Since the five are stuck in a room together, they begin revealing intimate details about their lives and mocking each other. "Secrets and Lies" is a welcome change-of-pace for ER and a great relationship building episode for Drs. Lewis, Carter, & Kovac and Abby.
"The Dinner Party" - Frasier
Frasier Season 6 Episode 17 happens in real time and only in Frasier's apartment. Frasier decides he wants to throw a dinner party for a prominent couple in Seattle, and he and Niles spend the 22 minutes of the episode planning the party.
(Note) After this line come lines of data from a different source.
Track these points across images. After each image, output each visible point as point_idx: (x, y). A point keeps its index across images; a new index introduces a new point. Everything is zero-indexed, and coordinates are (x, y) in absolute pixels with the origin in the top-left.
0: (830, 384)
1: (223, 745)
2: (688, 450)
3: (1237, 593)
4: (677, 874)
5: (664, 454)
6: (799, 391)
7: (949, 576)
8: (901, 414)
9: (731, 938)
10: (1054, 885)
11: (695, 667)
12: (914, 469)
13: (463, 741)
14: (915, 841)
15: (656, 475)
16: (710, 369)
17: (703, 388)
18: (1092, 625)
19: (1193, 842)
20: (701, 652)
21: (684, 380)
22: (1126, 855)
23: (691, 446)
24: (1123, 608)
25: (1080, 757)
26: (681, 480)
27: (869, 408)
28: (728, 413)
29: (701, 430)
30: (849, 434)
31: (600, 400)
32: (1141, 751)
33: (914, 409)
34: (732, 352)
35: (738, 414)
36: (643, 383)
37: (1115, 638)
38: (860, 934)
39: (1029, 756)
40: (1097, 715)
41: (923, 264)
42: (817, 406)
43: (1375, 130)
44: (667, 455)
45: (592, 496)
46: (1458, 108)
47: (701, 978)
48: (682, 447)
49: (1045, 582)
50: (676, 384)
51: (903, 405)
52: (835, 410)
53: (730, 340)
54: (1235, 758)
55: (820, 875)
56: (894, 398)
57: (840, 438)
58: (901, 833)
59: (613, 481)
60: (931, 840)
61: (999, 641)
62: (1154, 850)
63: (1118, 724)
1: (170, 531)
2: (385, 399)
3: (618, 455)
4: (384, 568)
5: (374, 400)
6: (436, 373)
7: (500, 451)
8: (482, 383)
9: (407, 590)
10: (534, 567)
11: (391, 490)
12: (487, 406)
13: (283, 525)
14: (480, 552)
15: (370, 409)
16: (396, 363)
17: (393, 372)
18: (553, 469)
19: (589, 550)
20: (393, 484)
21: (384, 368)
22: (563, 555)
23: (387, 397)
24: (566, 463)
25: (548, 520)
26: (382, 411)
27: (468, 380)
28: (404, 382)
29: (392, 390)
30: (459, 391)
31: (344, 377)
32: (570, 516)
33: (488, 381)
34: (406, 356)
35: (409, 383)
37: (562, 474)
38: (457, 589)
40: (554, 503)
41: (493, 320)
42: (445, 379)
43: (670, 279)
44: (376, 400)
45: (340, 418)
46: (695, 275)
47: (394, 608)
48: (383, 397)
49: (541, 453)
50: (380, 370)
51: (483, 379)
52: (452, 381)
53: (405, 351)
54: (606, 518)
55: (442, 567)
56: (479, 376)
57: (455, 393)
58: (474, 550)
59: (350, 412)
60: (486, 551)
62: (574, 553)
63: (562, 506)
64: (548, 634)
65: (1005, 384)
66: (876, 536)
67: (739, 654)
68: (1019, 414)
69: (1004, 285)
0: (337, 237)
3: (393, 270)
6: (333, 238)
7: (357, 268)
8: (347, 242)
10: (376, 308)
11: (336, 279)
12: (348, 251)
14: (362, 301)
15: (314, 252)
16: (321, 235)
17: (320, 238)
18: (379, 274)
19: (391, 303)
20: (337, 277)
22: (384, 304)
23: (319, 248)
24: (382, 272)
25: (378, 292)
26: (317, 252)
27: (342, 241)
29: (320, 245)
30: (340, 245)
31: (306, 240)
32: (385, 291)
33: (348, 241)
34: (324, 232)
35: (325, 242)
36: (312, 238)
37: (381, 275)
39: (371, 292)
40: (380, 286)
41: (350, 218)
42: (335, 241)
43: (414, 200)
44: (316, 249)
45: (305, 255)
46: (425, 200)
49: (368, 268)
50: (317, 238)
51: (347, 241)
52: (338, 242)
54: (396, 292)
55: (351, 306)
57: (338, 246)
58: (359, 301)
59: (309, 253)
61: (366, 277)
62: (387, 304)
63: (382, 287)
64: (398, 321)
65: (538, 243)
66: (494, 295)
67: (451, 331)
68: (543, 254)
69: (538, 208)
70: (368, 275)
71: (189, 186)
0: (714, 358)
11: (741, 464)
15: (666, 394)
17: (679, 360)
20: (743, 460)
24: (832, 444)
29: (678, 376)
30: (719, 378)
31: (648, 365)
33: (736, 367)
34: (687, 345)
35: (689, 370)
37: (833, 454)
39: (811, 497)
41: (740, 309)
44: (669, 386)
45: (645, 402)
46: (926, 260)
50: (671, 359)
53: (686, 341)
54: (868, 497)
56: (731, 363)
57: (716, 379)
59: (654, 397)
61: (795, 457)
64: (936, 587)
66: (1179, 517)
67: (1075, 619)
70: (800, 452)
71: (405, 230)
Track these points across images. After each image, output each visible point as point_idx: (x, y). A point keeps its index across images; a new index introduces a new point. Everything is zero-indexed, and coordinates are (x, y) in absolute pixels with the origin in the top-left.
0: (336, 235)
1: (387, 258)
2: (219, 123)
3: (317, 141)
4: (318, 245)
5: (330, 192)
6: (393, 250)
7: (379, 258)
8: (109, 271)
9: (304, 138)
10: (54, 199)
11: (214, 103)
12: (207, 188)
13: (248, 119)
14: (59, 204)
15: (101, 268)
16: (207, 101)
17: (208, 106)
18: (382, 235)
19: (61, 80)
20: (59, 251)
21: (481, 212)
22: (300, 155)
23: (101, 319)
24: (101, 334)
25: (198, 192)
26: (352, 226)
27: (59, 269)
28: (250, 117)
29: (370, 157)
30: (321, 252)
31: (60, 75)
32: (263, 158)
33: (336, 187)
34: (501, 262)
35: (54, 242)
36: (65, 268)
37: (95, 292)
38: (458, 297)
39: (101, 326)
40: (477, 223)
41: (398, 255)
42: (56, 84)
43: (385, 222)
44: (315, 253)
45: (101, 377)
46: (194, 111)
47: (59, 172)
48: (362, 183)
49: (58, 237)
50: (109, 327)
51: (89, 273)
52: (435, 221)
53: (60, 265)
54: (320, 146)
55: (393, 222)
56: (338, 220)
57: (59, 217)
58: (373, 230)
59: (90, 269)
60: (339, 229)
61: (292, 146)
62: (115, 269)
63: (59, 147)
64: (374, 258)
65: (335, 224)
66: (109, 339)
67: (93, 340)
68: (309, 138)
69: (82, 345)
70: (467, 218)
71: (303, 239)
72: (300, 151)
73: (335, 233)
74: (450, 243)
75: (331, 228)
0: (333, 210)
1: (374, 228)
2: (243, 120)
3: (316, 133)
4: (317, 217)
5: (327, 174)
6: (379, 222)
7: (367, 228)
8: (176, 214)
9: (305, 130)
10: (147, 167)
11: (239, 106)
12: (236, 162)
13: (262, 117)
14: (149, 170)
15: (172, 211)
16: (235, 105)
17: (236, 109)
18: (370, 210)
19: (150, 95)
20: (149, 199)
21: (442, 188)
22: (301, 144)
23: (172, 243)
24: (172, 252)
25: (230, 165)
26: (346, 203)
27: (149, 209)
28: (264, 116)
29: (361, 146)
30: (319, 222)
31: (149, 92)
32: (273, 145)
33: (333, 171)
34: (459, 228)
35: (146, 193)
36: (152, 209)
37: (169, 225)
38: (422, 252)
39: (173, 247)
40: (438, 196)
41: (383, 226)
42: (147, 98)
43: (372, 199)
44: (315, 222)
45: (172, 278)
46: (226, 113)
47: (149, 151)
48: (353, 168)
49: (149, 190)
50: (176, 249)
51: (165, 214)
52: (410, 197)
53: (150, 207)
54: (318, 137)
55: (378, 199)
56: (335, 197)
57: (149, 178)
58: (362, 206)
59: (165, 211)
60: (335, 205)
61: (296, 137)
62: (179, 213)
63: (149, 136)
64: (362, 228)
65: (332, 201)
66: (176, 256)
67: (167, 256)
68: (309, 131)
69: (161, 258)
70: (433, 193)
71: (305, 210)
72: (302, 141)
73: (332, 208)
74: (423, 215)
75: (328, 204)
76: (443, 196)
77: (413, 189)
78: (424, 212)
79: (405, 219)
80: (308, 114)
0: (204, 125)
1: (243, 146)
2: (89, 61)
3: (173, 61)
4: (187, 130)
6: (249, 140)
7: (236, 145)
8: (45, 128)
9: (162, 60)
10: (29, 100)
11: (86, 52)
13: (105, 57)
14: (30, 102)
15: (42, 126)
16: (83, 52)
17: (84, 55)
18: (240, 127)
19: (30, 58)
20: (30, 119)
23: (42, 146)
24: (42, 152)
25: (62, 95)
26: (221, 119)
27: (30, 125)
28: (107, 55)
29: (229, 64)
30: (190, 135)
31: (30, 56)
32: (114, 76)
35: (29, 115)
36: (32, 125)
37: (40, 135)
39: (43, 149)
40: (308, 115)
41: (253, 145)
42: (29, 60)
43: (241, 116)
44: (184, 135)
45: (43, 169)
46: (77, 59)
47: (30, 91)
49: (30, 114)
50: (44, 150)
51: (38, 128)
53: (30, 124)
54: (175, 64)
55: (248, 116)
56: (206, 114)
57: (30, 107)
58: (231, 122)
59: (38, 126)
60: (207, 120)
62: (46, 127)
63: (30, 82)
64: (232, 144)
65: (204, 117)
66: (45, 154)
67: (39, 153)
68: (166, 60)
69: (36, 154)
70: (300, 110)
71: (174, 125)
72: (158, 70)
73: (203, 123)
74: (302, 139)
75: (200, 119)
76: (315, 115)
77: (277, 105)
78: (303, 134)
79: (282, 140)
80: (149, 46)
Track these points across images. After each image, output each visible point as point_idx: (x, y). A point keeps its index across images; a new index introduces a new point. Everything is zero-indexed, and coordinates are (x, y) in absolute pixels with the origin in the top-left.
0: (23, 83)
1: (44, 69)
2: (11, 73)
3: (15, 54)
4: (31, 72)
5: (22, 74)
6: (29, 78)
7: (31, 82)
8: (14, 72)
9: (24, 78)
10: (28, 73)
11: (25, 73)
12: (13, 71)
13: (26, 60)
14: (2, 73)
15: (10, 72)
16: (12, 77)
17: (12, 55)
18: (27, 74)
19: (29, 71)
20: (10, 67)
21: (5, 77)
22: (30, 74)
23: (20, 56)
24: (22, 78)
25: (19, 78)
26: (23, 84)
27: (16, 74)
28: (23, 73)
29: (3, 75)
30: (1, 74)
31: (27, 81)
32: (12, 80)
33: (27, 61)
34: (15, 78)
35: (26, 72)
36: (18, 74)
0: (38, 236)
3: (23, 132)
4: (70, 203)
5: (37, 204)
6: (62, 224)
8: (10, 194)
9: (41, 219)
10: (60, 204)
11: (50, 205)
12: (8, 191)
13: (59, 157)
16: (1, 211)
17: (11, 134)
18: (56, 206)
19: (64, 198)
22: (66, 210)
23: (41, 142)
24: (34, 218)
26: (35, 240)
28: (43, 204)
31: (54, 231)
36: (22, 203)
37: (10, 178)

They argue over who to invite and struggle to decide which date to host the party.
When one of the invitees returns their phone call and leaves a message, they accidentally leave their phone on while talking about Frasier and Niles' unconventional brotherly relationship. The two main characters start to psychologically break down as they realize they have become overly dependent on each other.
The unique phrasing and wit of the show is stronger than ever in this episode, making it an enjoyable 22 minute peek into the minds of the Crane brothers.
"The One Where No One's Ready" - Friends
Friends frequently employed the bottle episode plot device to great success. Their first, "The One Where No One's Ready," has the group in Monica's apartment as they prepare for an event where Ross is speaking. Ross is stressed becuase no one is ready, except for Phoebe. Chandler and Joey are fighting over a chair, and Rachel does not want to go because Ross was being rude and condenscending to her.
Friends Season 3 Episode 2 takes place in real time, with the six friends only having 25 minutes until they have to leave. It provides the audience with some of Friends most quotable lines and is the beginning of a number of effective bottle episodes for the show.